И не к атеисту обращается старец Зосима со словами: “Идея эта (бессмертия души. — Р. Г.) еще не решена в вашем сердце и мучает его. <...> Но благодарите Творца, что дал вам сердце высшее, способное такою мукой мучиться”.
В ряде статей заранее решено, что Иван неискренен и только хочет “любой ценой вовлечь „монашка” в интеллектуальные упражнения и философскую софистику” (Л. И. Сараскина). А почему игнорировать признание брату Алеше: “Я, может быть, себя хотел исцелить тобою”? Это более соответствовало бы представлению о нем старца Зосимы, вроде бы непререкаемого авторитета для большинства участников тома. И что подразумевается под “философской софистикой” автором статьи “Метафизика противостояния в „Братьях Карамазовых””, когда дело касается великого религиозно-метафизического вопроса в его классической форме? В свою очередь Ф. Б. Тарасов относит больные вопрошания Ивана Карамазова к “абстрактным представлениям”. Хуже того, метафизические запросы почитает плодами непотребного “европеизма”. В целом отношение к теодицее таково, будто никто из пишущих здесь никогда не испытывал ужаса и отвращения при знакомстве с фактами истории и жизни — ну хотя бы в нежном возрасте, при чтении “Тиля Уленшпигеля”, когда пепел Клааса стучал в наше сердце. (Понятно, что со временем впечатлительность у большинства людей блекнет, “клейкие листочки” и “подлая жажда жизни” делают свое дело, но нетрудно вспомнить яркие переживания юности…) В статье “Лик земной и лик небесный” К. А. Степанян в качестве избавления от мучительного вопроса предлагает обрести любящее сердце — дар
Св. Духа, ибо лишь посредством Него можно “постичь истину”.

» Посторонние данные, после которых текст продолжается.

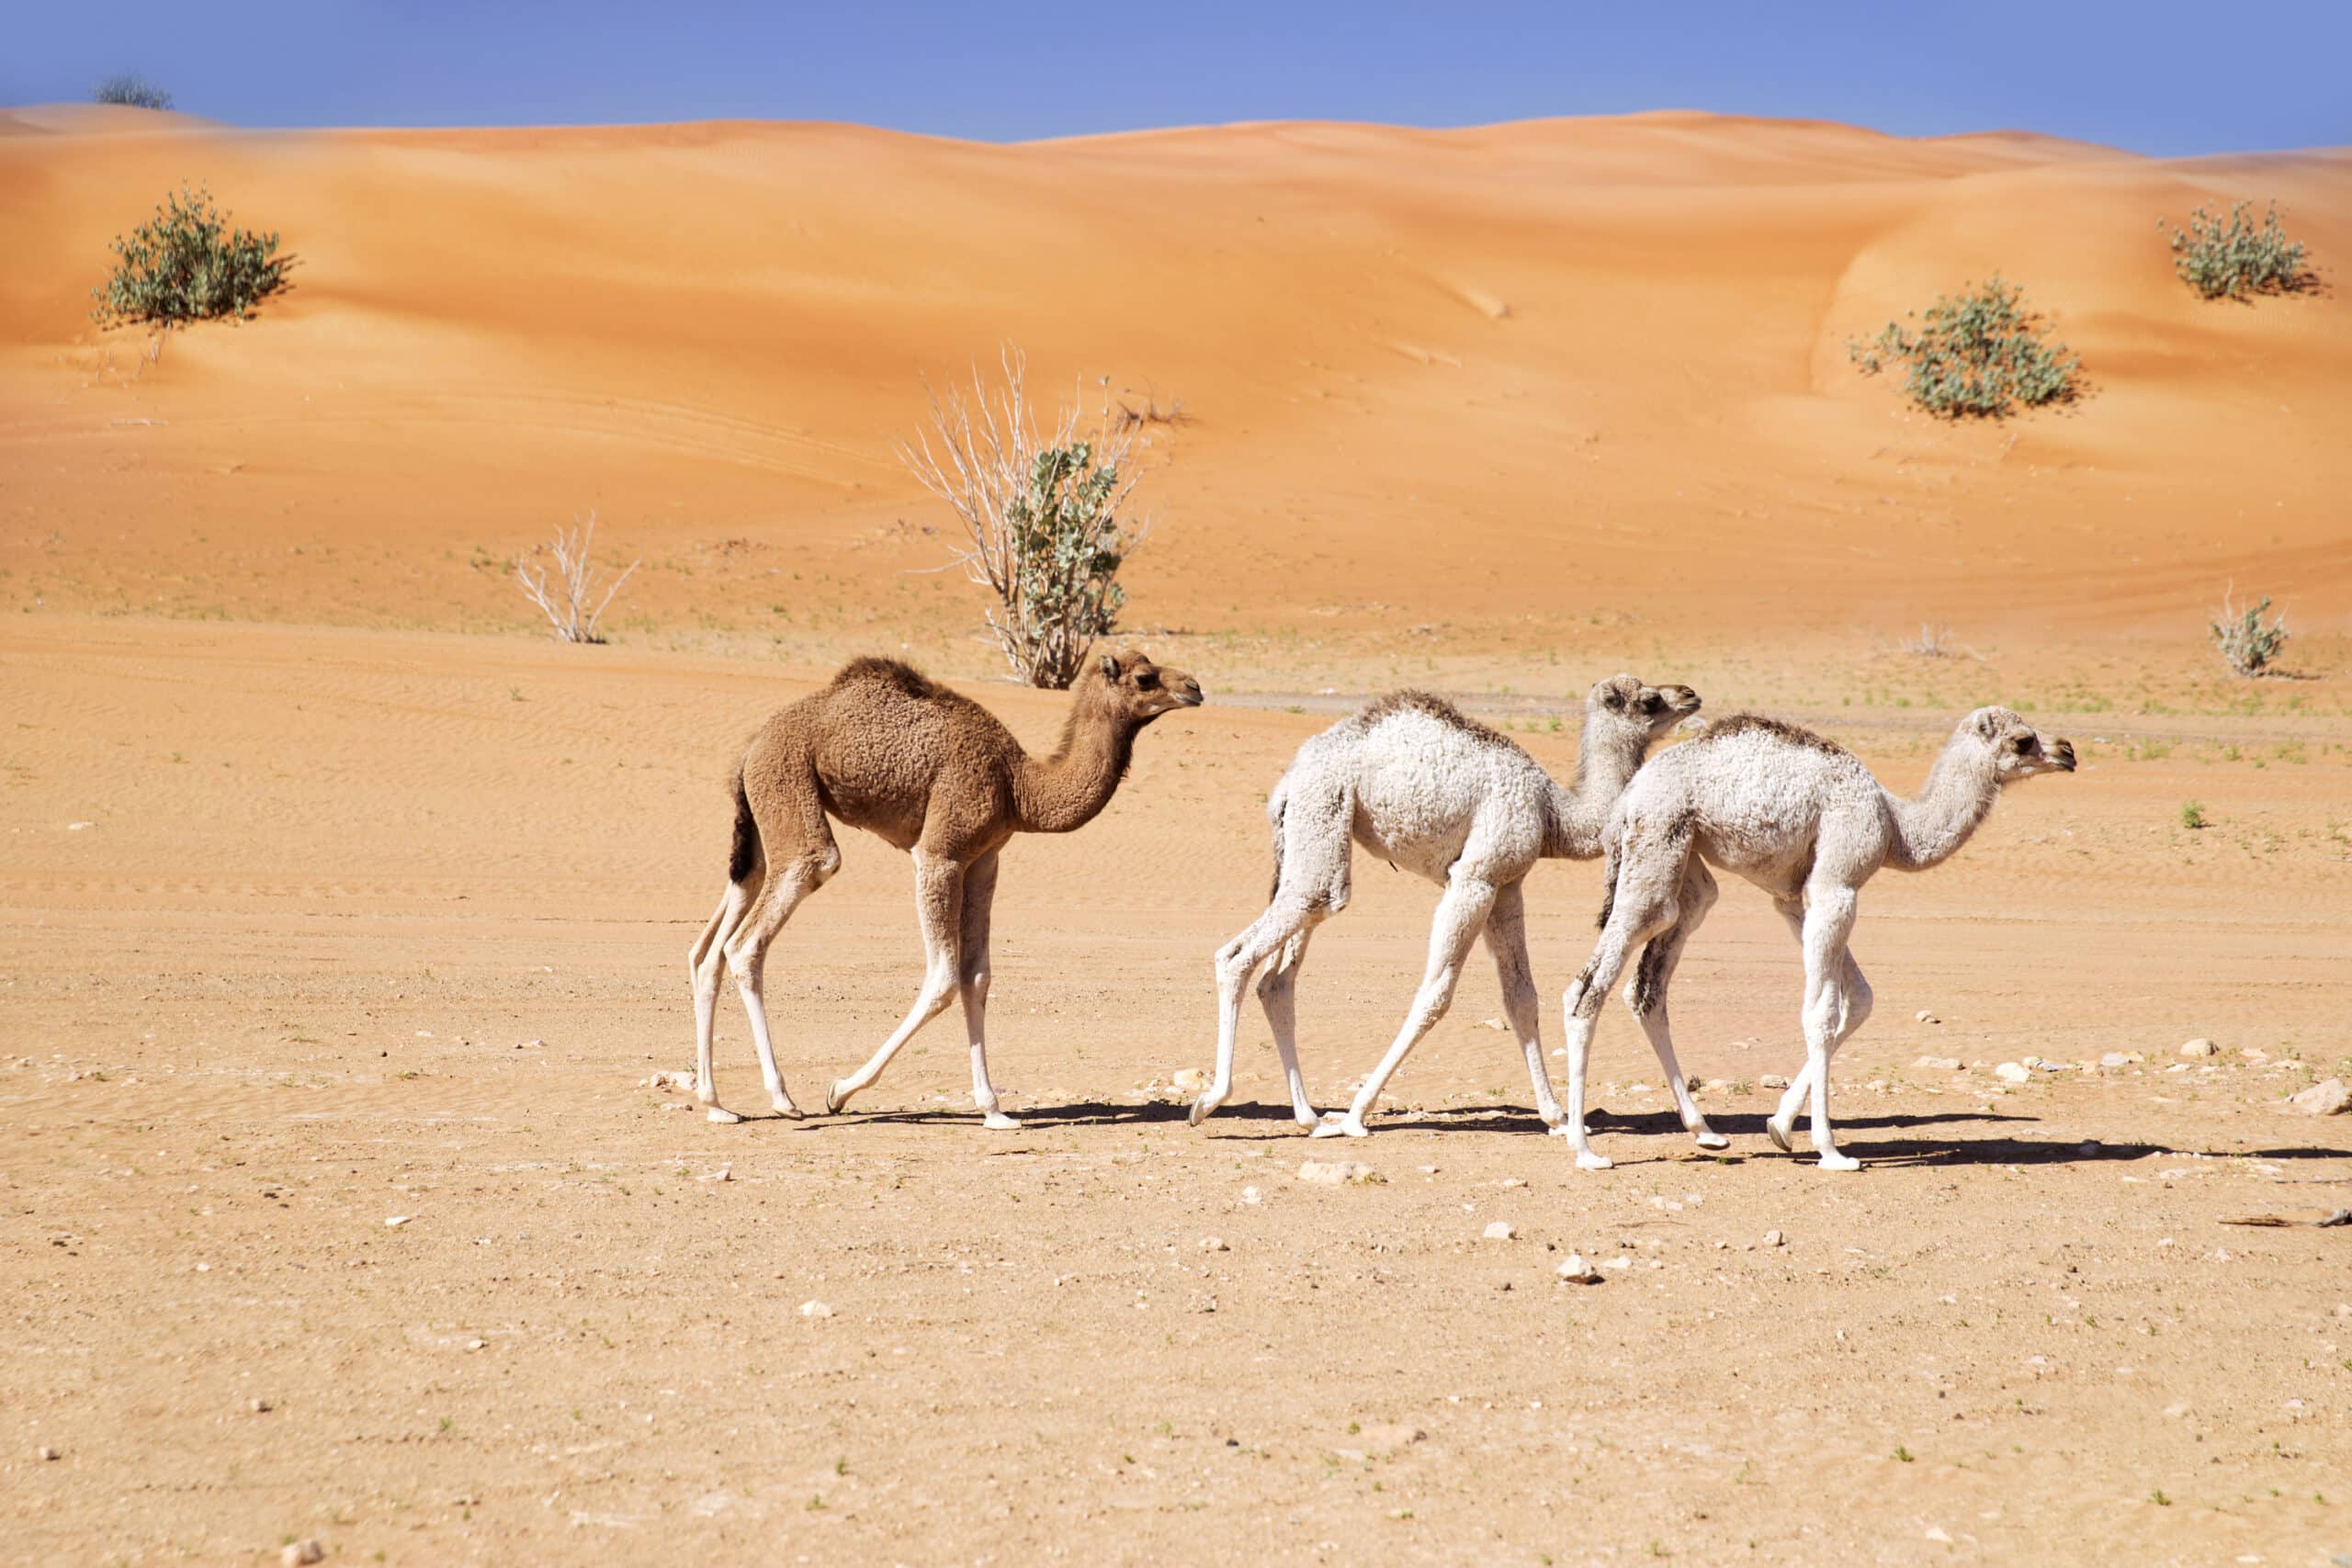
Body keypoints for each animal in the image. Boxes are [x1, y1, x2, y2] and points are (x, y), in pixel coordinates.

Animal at [682, 649, 1194, 1128]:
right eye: (1144, 677)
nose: (1194, 687)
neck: (1018, 787)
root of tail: (752, 746)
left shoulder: (985, 860)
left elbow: (977, 976)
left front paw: (994, 1111)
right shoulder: (940, 854)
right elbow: (943, 979)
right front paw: (841, 1090)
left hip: (760, 820)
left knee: (711, 945)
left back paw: (717, 1104)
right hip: (789, 789)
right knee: (753, 935)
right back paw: (782, 1099)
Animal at [1185, 677, 1702, 1142]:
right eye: (1650, 700)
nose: (1690, 694)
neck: (1554, 814)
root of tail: (1288, 780)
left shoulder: (1506, 884)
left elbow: (1521, 997)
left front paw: (1555, 1116)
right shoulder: (1473, 879)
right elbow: (1435, 994)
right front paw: (1356, 1113)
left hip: (1312, 835)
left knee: (1278, 978)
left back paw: (1309, 1118)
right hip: (1324, 813)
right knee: (1242, 951)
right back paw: (1210, 1101)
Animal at [1561, 705, 2079, 1170]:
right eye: (2023, 740)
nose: (2068, 751)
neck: (1895, 827)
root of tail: (1626, 799)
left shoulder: (1796, 898)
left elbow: (1859, 999)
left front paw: (1780, 1126)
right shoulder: (1839, 883)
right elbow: (1821, 1014)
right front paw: (1830, 1150)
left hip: (1685, 861)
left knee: (1648, 986)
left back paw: (1705, 1132)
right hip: (1656, 843)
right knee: (1587, 988)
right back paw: (1584, 1149)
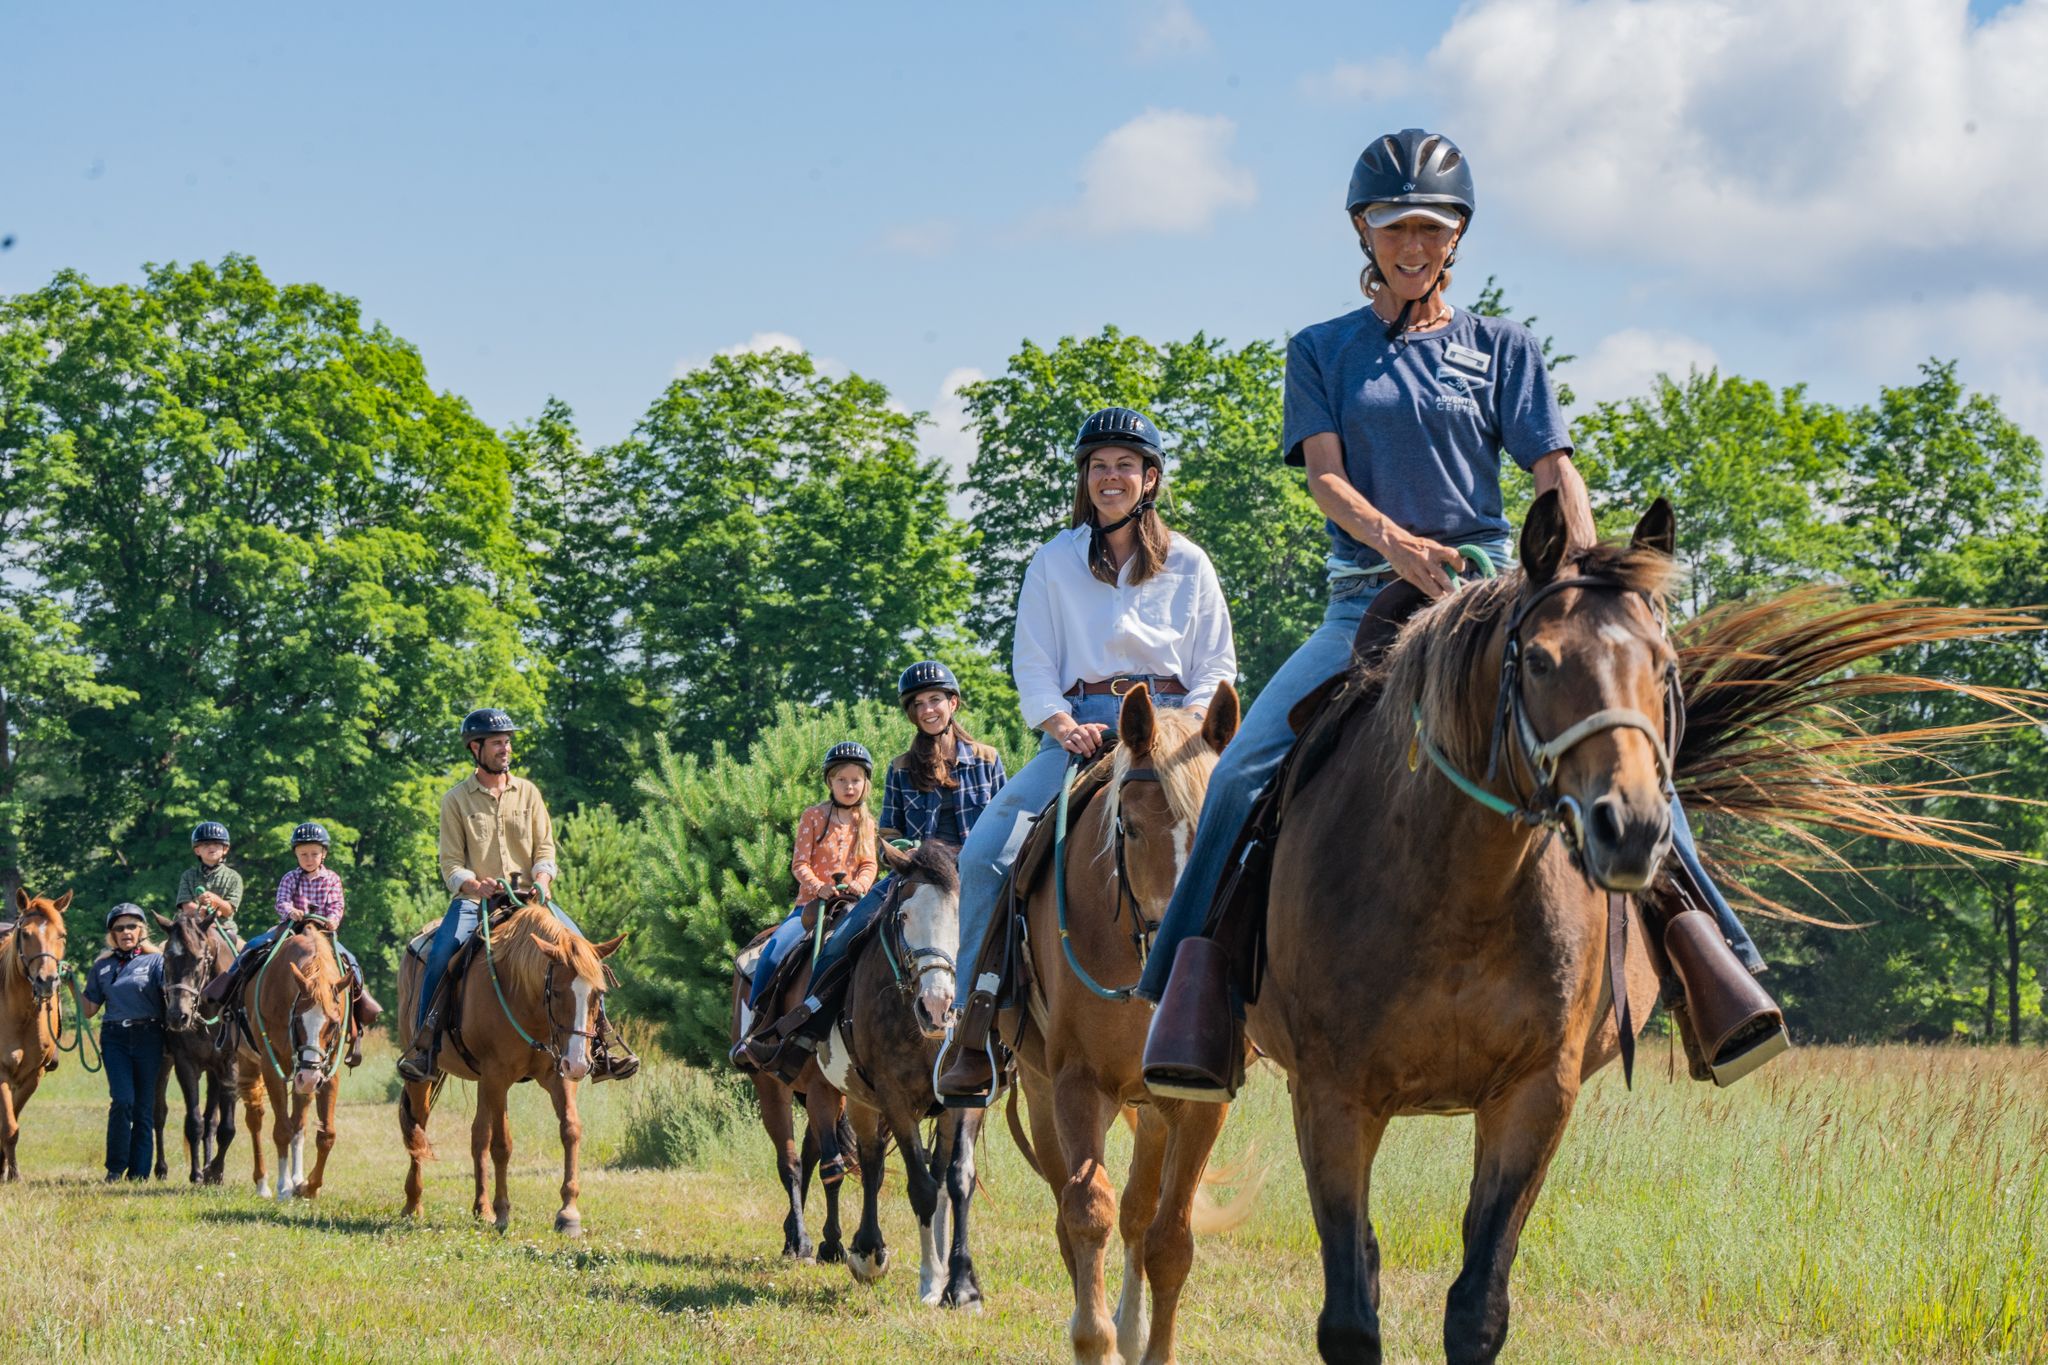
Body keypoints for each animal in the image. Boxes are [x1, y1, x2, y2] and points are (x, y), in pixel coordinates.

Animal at [151, 905, 238, 1184]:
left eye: (200, 959)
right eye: (167, 958)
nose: (177, 1016)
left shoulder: (228, 1065)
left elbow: (224, 1126)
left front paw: (215, 1172)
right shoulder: (184, 1064)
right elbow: (194, 1122)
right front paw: (197, 1173)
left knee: (212, 1120)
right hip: (163, 1063)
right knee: (159, 1113)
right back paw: (161, 1168)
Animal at [234, 915, 349, 1201]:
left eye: (333, 1024)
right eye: (297, 1020)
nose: (309, 1076)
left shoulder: (328, 1071)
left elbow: (325, 1134)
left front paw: (308, 1186)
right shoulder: (271, 1068)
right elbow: (281, 1130)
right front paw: (284, 1187)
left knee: (299, 1122)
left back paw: (297, 1178)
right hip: (251, 1064)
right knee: (256, 1119)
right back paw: (263, 1183)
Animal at [397, 900, 627, 1235]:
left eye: (599, 993)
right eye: (557, 991)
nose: (579, 1063)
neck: (524, 998)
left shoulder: (555, 1075)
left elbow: (571, 1130)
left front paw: (568, 1213)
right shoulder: (498, 1076)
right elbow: (502, 1144)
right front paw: (504, 1212)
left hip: (484, 1081)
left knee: (477, 1135)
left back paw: (481, 1209)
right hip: (426, 1076)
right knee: (419, 1128)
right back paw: (413, 1205)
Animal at [815, 844, 988, 1308]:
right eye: (904, 916)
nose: (937, 1008)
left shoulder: (968, 1098)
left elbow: (957, 1180)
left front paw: (960, 1284)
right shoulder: (892, 1098)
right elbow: (920, 1187)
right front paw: (929, 1280)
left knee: (940, 1173)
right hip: (857, 1098)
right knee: (872, 1164)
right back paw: (868, 1252)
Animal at [987, 683, 1246, 1365]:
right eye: (1129, 826)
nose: (1178, 950)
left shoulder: (1199, 1104)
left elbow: (1169, 1239)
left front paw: (1144, 1343)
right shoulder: (1077, 1085)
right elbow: (1087, 1212)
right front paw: (1092, 1336)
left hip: (1152, 1111)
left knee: (1136, 1212)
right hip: (1042, 1092)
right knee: (1069, 1211)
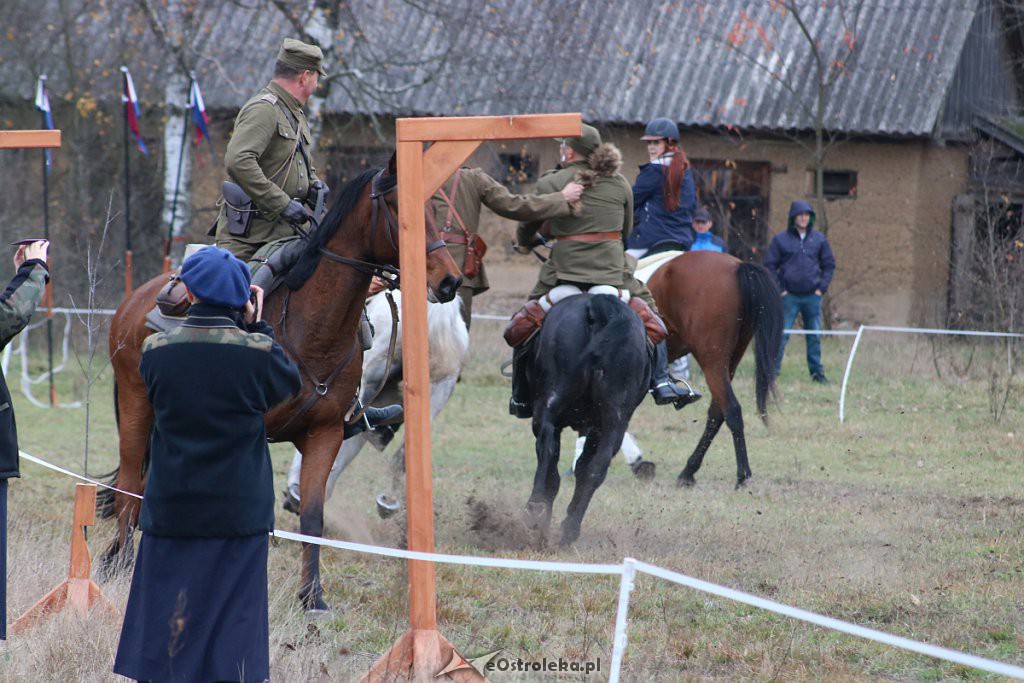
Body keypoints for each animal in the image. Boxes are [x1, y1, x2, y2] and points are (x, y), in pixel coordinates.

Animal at [98, 157, 460, 610]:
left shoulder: (325, 434)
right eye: (397, 206)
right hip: (136, 404)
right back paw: (124, 562)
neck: (312, 325)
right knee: (131, 482)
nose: (449, 280)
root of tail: (133, 302)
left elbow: (312, 515)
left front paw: (312, 597)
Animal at [520, 294, 647, 544]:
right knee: (596, 467)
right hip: (614, 422)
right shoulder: (596, 427)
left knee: (547, 448)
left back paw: (537, 510)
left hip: (550, 407)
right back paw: (569, 528)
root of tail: (600, 306)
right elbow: (584, 466)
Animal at [647, 249, 782, 485]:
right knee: (717, 413)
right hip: (729, 361)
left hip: (712, 360)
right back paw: (689, 471)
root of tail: (737, 266)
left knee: (731, 410)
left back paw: (742, 475)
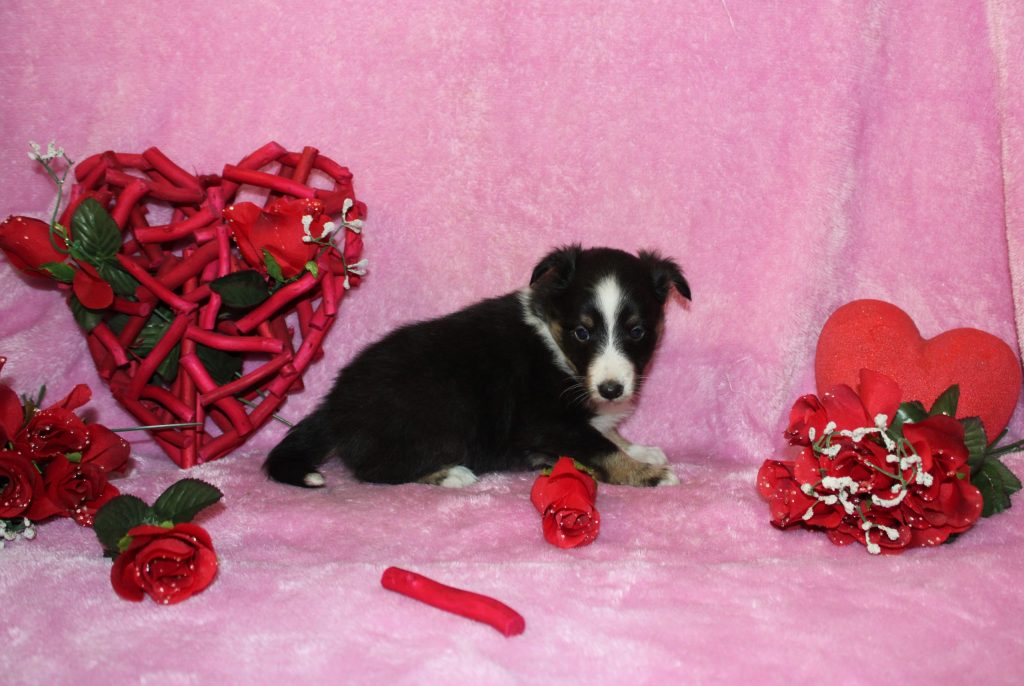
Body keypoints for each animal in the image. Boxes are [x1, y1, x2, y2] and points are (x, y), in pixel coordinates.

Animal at [264, 245, 690, 489]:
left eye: (637, 331)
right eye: (582, 333)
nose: (611, 390)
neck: (559, 349)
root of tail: (334, 406)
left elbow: (608, 436)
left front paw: (641, 451)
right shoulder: (544, 422)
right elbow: (600, 447)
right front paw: (647, 474)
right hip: (443, 410)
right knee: (376, 469)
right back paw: (449, 473)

Не все, конечно, так единодушны, встречается и диссидентская нота: пример тому — А. П. Власкин, убежденный, что “искренность и серьезность вопросов Ивана не подлежит сомнению”; или — С. М. Капилупи, называющий его “самым главным и очаровательным героем” с “чувством справедливости и умом”, который “страдает, но не утешает себя простыми, хотя и добрыми, традиционными ответами”; или — А. А. Казиков, высоко оценивший постановку вопроса Иваном.
Однако ни деятельная любовь, прекрасная сама по себе, ни признание своей, ни — всеобщей вины, ни заверения в Божьей любви, ни необходимое, но требующее усилия со стороны человека посредничество Св. Духа, ни предупреждение, что Бог и его благость открываются лишь любящему сердцу, ни ссылка на подвиг искупления и спасения, совершенный ради нас Христом, ни Его всепрощение, ни посмертное воздаяние и т. п. — не правомочны перед лицом проблемы оправдания мира и не дадут ответа на “проклятый вопрос”. Между тем эти рекомендации, поучения, назидания, заверения могут успокоить дремлющую совесть и предать забвению страждущих. Вот что имеет в виду Иван, когда говорит, что “слов-то много на этот счет наделано”, но они “про другое”, и я “не хочу ничего понимать. Я хочу оставаться при факте”, потому что — он это знает — как начнет “понимать”, так предаст “факты”, то есть суть дела.
Как же быть? Так и жить, с “пронзенным сердцем”, не поддаваясь на благочестивые уговоры.
Еще один сюжет, не сходящий с интеллектуальной сцены, и русской и западной, вот уже полтора последних столетия, — Поэма о великом инквизиторе. Но, познакомившись с господствующим мнением наших литературоведов, и тут можно много изумляться превратностям толкования. Принято почему-то эту осознанную антиутопию Ивана Карамазова принимать чуть ли не за его социальный идеал,
источающий “яд соблазна и искушения” (Л. И. Сараскина). Чем же тут можно соблазняться? Может быть, мы с интерпретаторами читали разные тексты Поэмы? Не только что соблазниться и увлечься, но лишь оттолкнуться и отвратиться можно открывшейся в Поэме картиной. Вся речь великого инквизитора построена на очевидной лжи о будто бы водворенном среди людей счастье. А между тем “осчастливленный” народ “непобедимою силою стремится” к Незнакомцу, который пришел к нему как “к мучающемуся, страдающему”. Вот когда на самом деле переживает народ радость и ликование. Лжет инквизитор и на “природу человеческую”. “Взгляд его сверкает зловещим огнем” — тоже очень привлекательная черта! В конце концов, он откровенно объявляет Посетителю, а заодно и всем нам, что он на стороне “страшного и умного духа”: “Мы не с тобой, а с ним” . (Каких еще свидетельств нужно?!) Безмолвным поцелуем преподносит ему Христос урок подлинной любви и сострадания. Поэму написал не только Иван, но и Достоевский.